**Your task:** Return the listing exactly as it appears, but strip out the images.

**Source data:**
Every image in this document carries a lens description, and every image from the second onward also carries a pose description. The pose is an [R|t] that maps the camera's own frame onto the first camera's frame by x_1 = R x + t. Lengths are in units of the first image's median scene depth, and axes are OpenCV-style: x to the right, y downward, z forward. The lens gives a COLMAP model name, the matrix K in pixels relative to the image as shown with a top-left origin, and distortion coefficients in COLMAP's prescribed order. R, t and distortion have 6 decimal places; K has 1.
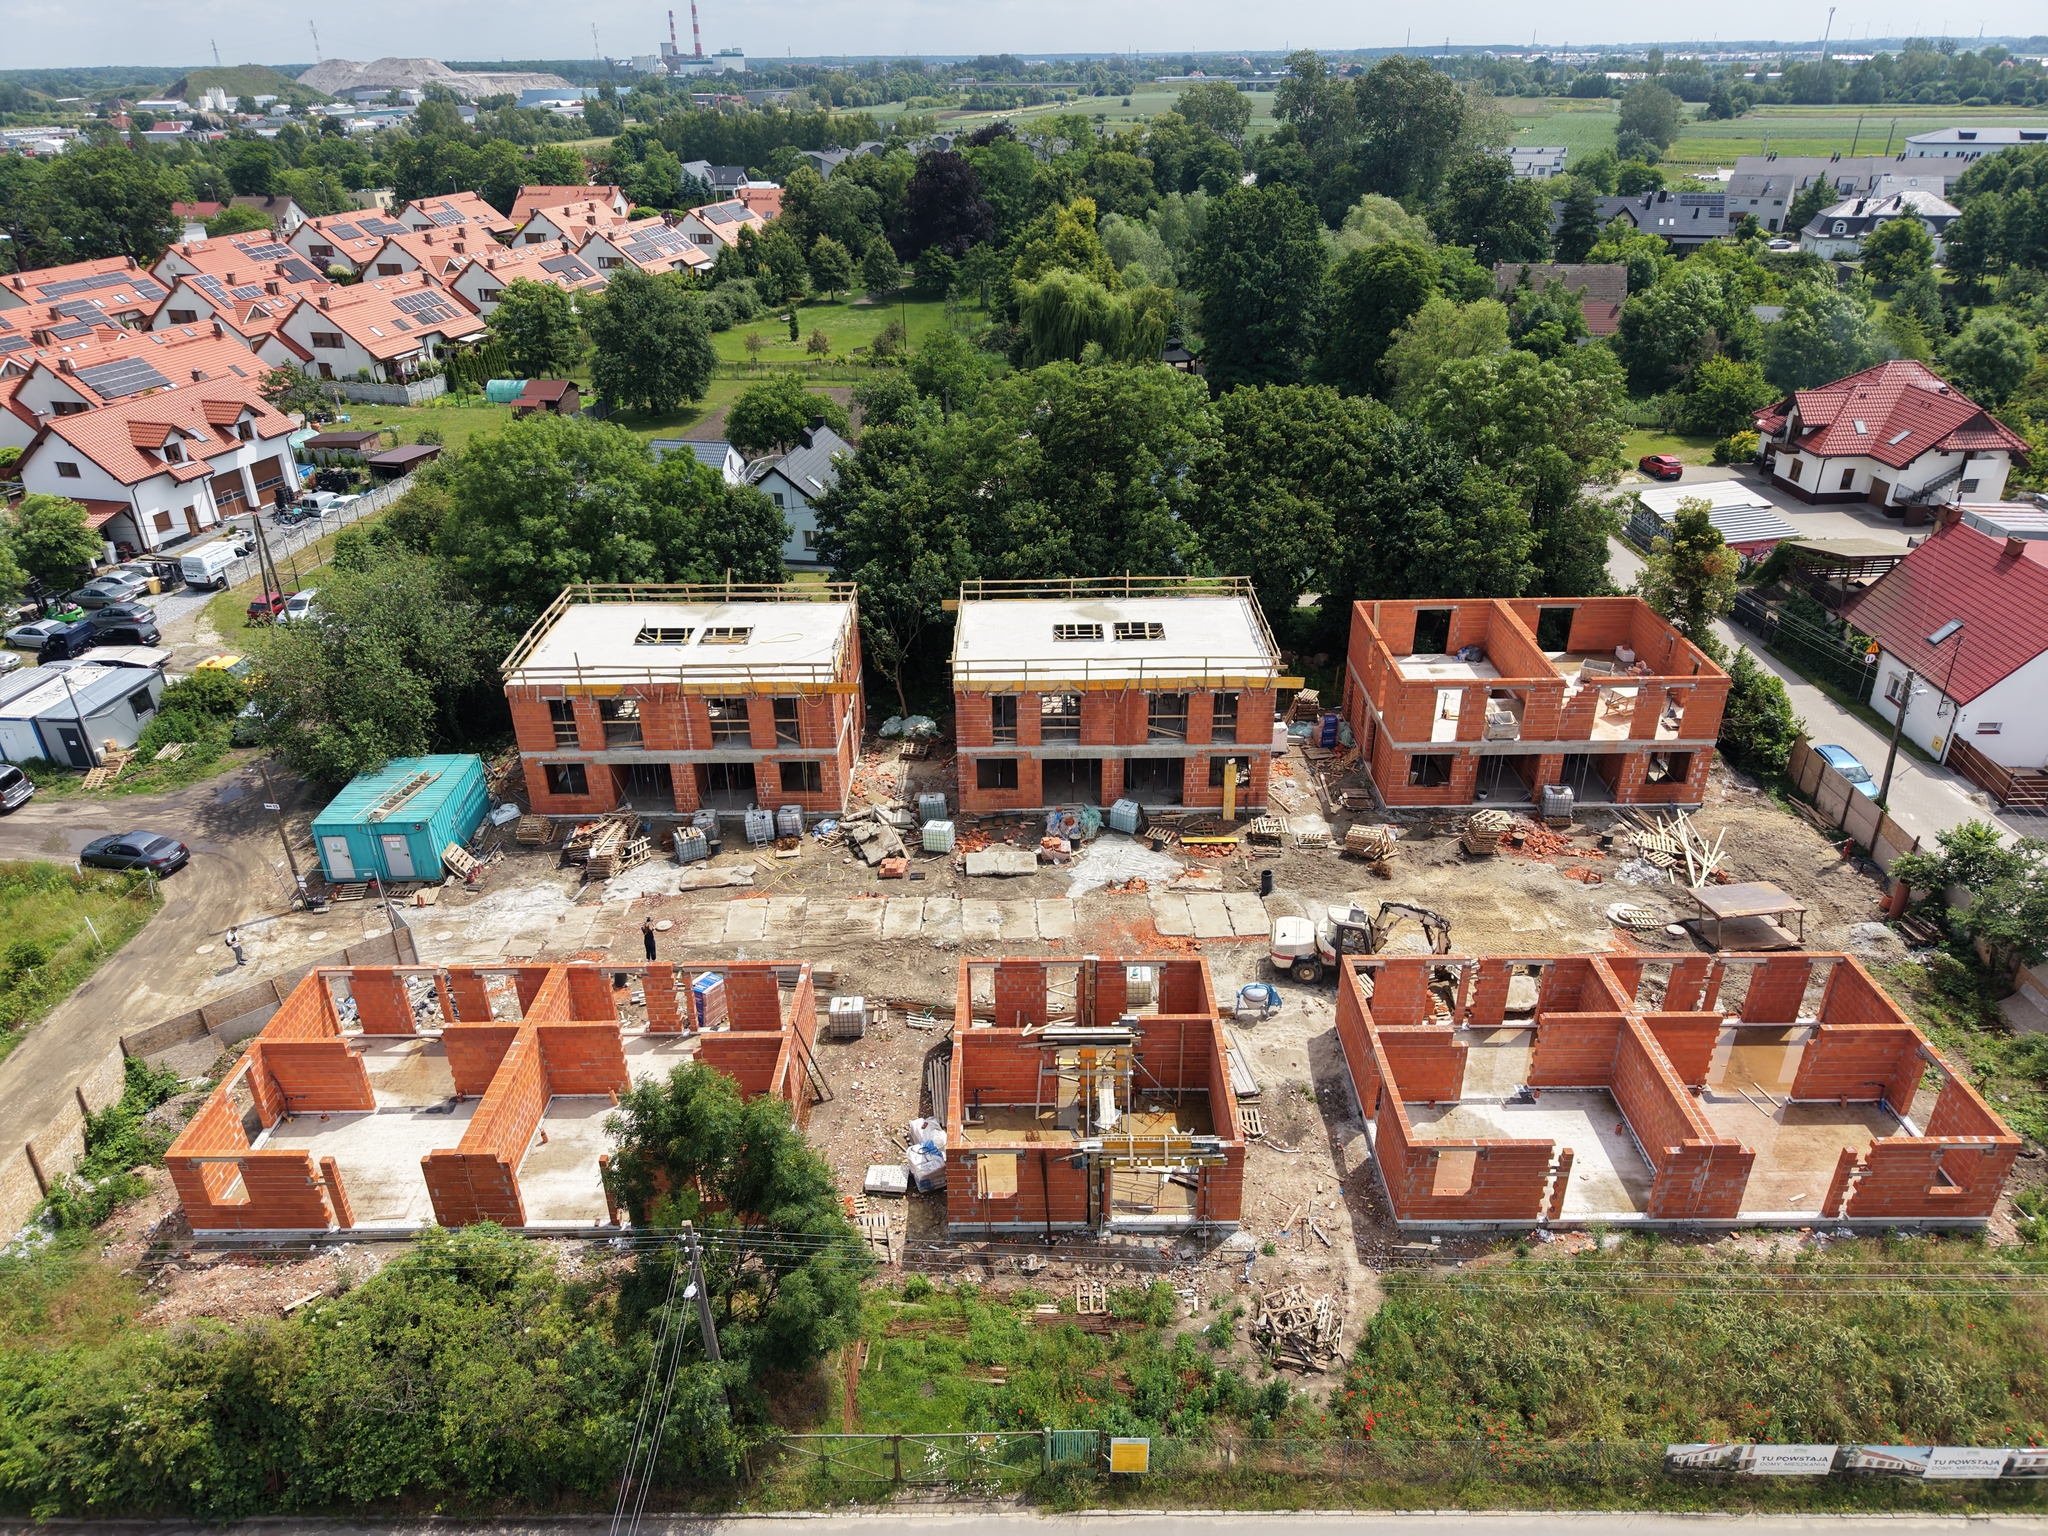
lens RADIAL K [[1372.0, 0, 1021.0], [0, 1372.0, 769.5], [0, 0, 1]] dist [0.015506, -0.013576]
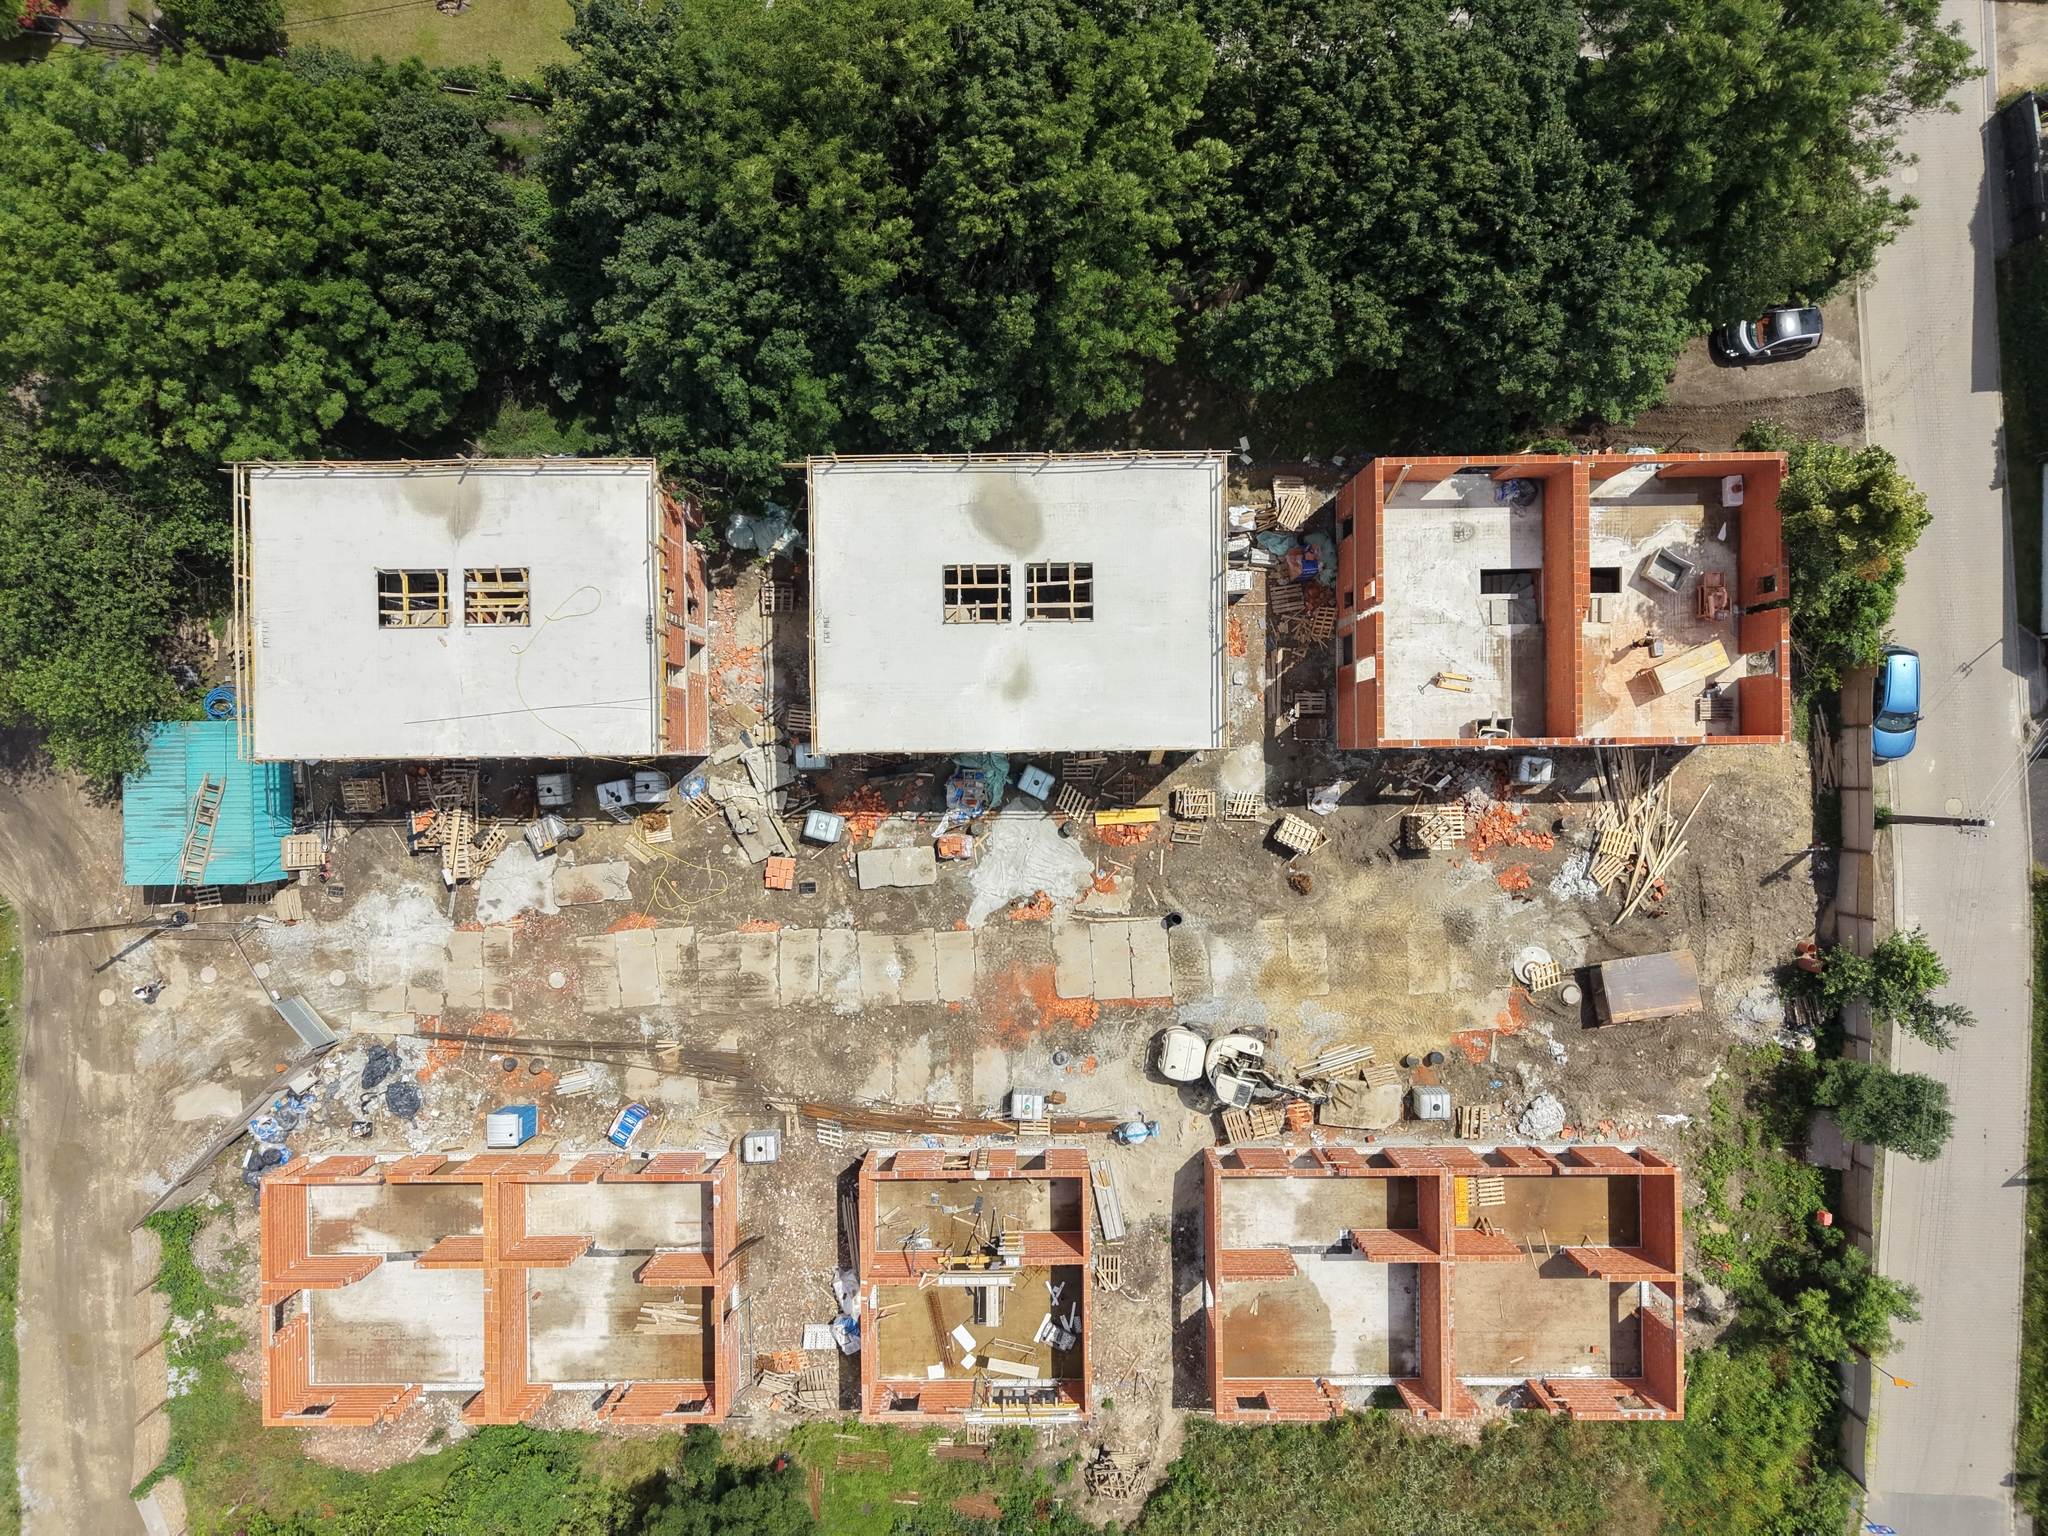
lens RADIAL K [[1372.0, 0, 1021.0], [0, 1372.0, 769.5], [0, 0, 1]] dist [0.015506, -0.013576]
pose [[0.999843, -0.016323, 0.006826, 0.058182], [0.001447, 0.459955, 0.887941, -0.702918], [-0.017633, -0.887792, 0.459907, 0.570280]]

**Exercise result:**
Every image in this document carries a lens description, and every image from the second onward also carries a pose description. The pose is an [R|t] that maps the camera's own frame onto the first camera's frame by x_1 = R x + t. Lengths are in units of the first image's median scene depth, and axes are OpenCV-style: x to the right, y downward, z forward. The lens gives a COLMAP model name, the matrix K in pixels relative to the image as shown with a top-left origin, and distortion coefficients in COLMAP's prescribed order. R, t and distortion have 6 decimal places; K has 1.
lens RADIAL K [[1372.0, 0, 1021.0], [0, 1372.0, 769.5], [0, 0, 1]] dist [0.015506, -0.013576]
lens RADIAL K [[1372.0, 0, 1021.0], [0, 1372.0, 769.5], [0, 0, 1]] dist [0.015506, -0.013576]
pose [[0.999843, -0.016323, 0.006826, 0.058182], [0.001447, 0.459955, 0.887941, -0.702918], [-0.017633, -0.887792, 0.459907, 0.570280]]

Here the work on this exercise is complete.